- Task to carry out -
No pictures should be carried over. Output all other parts of the entries verbatim.

◇ ◇ ◇

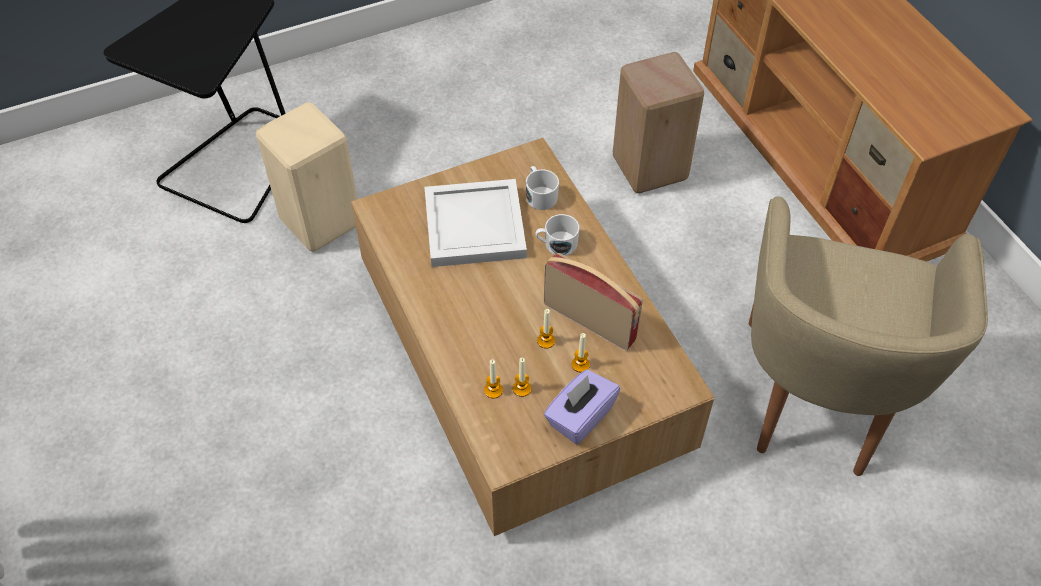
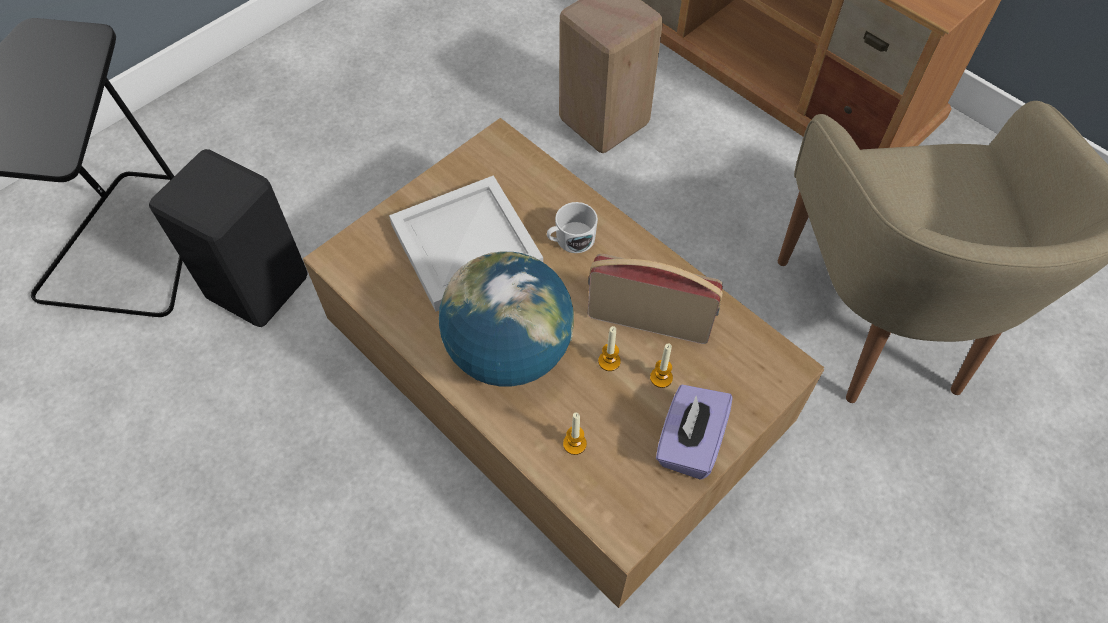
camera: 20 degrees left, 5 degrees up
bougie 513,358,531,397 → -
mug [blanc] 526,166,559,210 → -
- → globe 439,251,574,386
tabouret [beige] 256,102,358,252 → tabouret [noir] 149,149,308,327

◇ ◇ ◇

- Task answer -
camera: 20 degrees left, 5 degrees up
bougie 513,358,531,397 → -
mug [blanc] 526,166,559,210 → -
- → globe 439,251,574,386
tabouret [beige] 256,102,358,252 → tabouret [noir] 149,149,308,327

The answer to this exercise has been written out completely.